(Data to process)
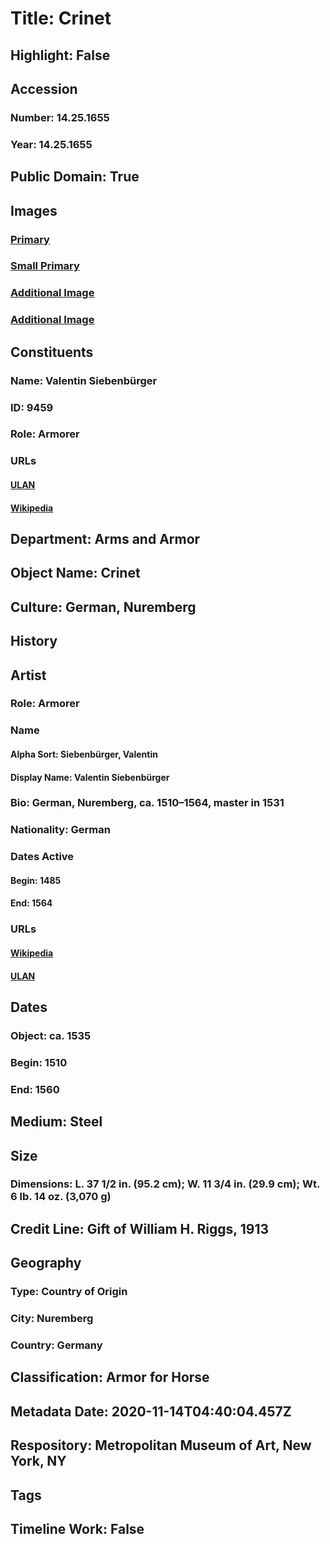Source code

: # Title: Crinet
## Highlight: False
## Accession
### Number: 14.25.1655
### Year: 14.25.1655
## Public Domain: True
## Images
### [Primary](https://images.metmuseum.org/CRDImages/aa/original/DP108798.jpg)
### [Small Primary](https://images.metmuseum.org/CRDImages/aa/web-large/DP108798.jpg)
### [Additional Image](https://images.metmuseum.org/CRDImages/aa/original/DP111368.jpg)
### [Additional Image](https://images.metmuseum.org/CRDImages/aa/original/DP111369.jpg)
## Constituents
### Name: Valentin Siebenbürger
### ID: 9459
### Role: Armorer
### URLs
#### [ULAN](http://vocab.getty.edu/page/ulan/500061643)
#### [Wikipedia](https://www.wikidata.org/wiki/Q56641200)
## Department: Arms and Armor
## Object Name: Crinet
## Culture: German, Nuremberg
## History
## Artist
### Role: Armorer
### Name
#### Alpha Sort: Siebenbürger, Valentin
#### Display Name: Valentin Siebenbürger
### Bio: German, Nuremberg, ca. 1510–1564, master in 1531
### Nationality: German
### Dates Active
#### Begin: 1485
#### End: 1564
### URLs
#### [Wikipedia](https://www.wikidata.org/wiki/Q56641200)
#### [ULAN](http://vocab.getty.edu/page/ulan/500061643)
## Dates
### Object: ca. 1535
### Begin: 1510
### End: 1560
## Medium: Steel
## Size
### Dimensions: L. 37 1/2 in. (95.2 cm); W. 11 3/4 in. (29.9 cm); Wt. 6 lb. 14 oz. (3,070 g)
## Credit Line: Gift of William H. Riggs, 1913
## Geography
### Type: Country of Origin
### City: Nuremberg
### Country: Germany
## Classification: Armor for Horse
## Metadata Date: 2020-11-14T04:40:04.457Z
## Respository: Metropolitan Museum of Art, New York, NY
## Tags
## Timeline Work: False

(Brief)
Set down the material again without changes, starting at the line containing "# Title: Crinet" and ending at the line containing "### Nationality: German", both of those lines included.

(Worked solution)
: # Title: Crinet
## Highlight: False
## Accession
### Number: 14.25.1655
### Year: 14.25.1655
## Public Domain: True
## Images
### [Primary](https://images.metmuseum.org/CRDImages/aa/original/DP108798.jpg)
### [Small Primary](https://images.metmuseum.org/CRDImages/aa/web-large/DP108798.jpg)
### [Additional Image](https://images.metmuseum.org/CRDImages/aa/original/DP111368.jpg)
### [Additional Image](https://images.metmuseum.org/CRDImages/aa/original/DP111369.jpg)
## Constituents
### Name: Valentin Siebenbürger
### ID: 9459
### Role: Armorer
### URLs
#### [ULAN](http://vocab.getty.edu/page/ulan/500061643)
#### [Wikipedia](https://www.wikidata.org/wiki/Q56641200)
## Department: Arms and Armor
## Object Name: Crinet
## Culture: German, Nuremberg
## History
## Artist
### Role: Armorer
### Name
#### Alpha Sort: Siebenbürger, Valentin
#### Display Name: Valentin Siebenbürger
### Bio: German, Nuremberg, ca. 1510–1564, master in 1531
### Nationality: German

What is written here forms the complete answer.